§ **Records from a data source**
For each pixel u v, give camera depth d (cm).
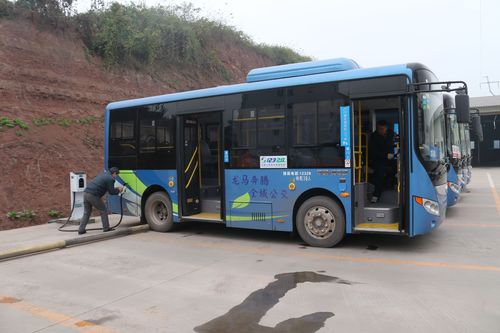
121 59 1867
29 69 1480
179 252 782
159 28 2145
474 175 2698
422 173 689
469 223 978
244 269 645
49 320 468
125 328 438
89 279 623
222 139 870
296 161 778
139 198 1034
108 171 999
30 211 1110
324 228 758
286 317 451
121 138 1059
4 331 442
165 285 579
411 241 798
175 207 962
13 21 1554
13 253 773
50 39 1627
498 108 3375
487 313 446
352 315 450
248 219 835
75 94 1570
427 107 709
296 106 779
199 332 421
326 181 748
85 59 1714
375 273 600
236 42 3017
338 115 738
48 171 1262
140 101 1024
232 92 859
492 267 615
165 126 974
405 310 459
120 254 782
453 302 479
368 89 713
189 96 925
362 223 747
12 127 1297
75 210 1112
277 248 785
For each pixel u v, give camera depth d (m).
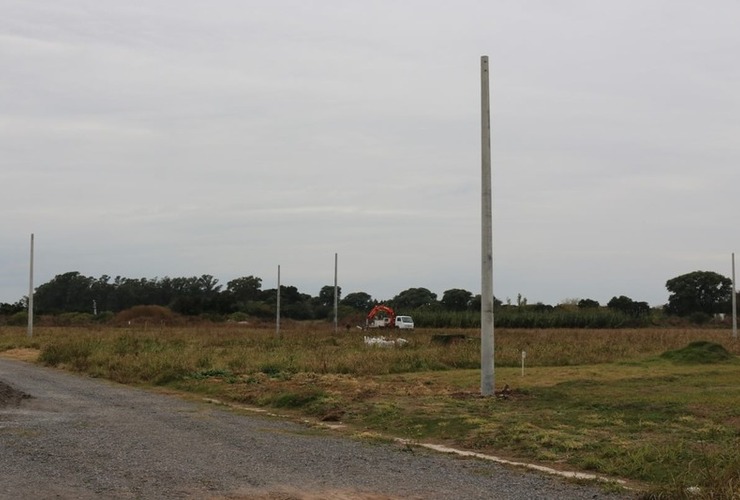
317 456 12.30
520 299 111.44
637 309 117.69
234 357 32.00
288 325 90.00
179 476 10.48
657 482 10.52
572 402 18.55
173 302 120.88
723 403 17.77
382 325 80.38
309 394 19.97
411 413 17.12
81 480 10.19
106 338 45.75
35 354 40.09
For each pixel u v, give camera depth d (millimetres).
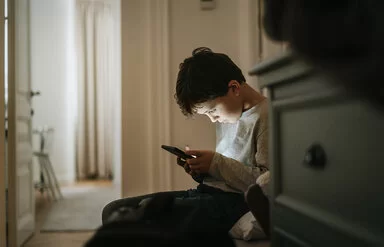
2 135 2162
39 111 5105
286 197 716
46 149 4965
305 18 435
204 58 1171
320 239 604
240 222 1208
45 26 5199
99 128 5809
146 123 2156
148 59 2158
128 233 626
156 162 2152
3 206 2154
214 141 2170
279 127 744
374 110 447
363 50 396
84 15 5730
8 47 2240
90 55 5762
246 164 1159
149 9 2152
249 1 2160
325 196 590
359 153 509
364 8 403
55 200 3832
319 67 451
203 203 1118
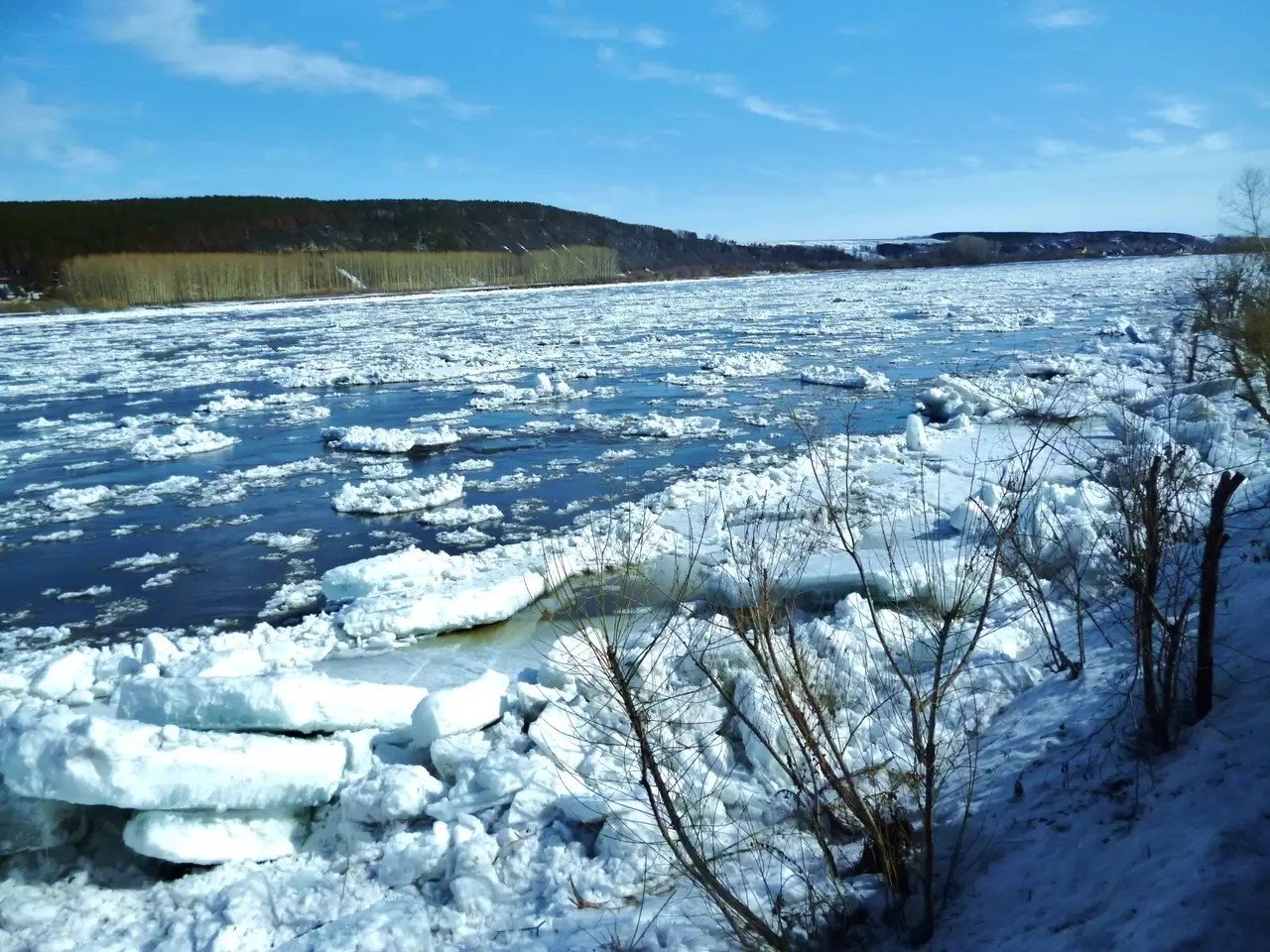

§ **What needs to be done**
Exactly as written, print each entry, leaving all pictures out.

§ **Result**
For each pixel u v, give camera depth d (cm).
121 59 1867
29 69 1480
179 252 782
159 28 2145
474 175 2698
422 173 689
469 223 978
244 269 645
49 320 468
125 328 438
89 279 623
222 139 870
296 161 778
139 198 1034
108 171 999
30 211 1110
324 228 758
286 317 451
121 138 1059
4 331 442
165 285 579
411 241 798
175 207 962
13 21 1554
13 253 773
50 39 1627
498 108 3375
487 313 446
352 315 450
248 219 835
75 94 1570
427 107 709
296 106 779
199 332 421
326 181 748
85 59 1714
375 273 600
236 42 3017
338 115 738
48 171 1262
140 101 1024
232 92 859
492 267 615
165 126 974
405 310 459
120 254 782
453 302 479
368 89 713
189 96 925
362 223 747
12 127 1297
75 210 1112
277 248 785
For each pixel u v, give camera depth d (m).
317 456 12.30
520 299 111.44
637 309 117.69
234 357 32.00
288 325 90.00
179 476 10.48
657 482 10.52
572 402 18.55
173 302 120.88
723 403 17.77
382 325 80.38
309 394 19.97
411 413 17.12
81 480 10.19
106 338 45.75
35 354 40.09
For each pixel u v, give camera depth d (millimetres).
2 135 2162
39 111 5105
286 197 716
46 149 4965
305 18 435
204 58 1171
320 239 604
240 222 1208
45 26 5199
99 128 5809
146 123 2156
148 59 2158
128 233 626
156 162 2152
3 206 2154
214 141 2170
279 127 744
374 110 447
363 50 396
84 15 5730
8 47 2240
90 55 5762
246 164 1159
149 9 2152
249 1 2160
325 196 590
359 153 509
364 8 403
55 200 3832
319 67 451
203 203 1118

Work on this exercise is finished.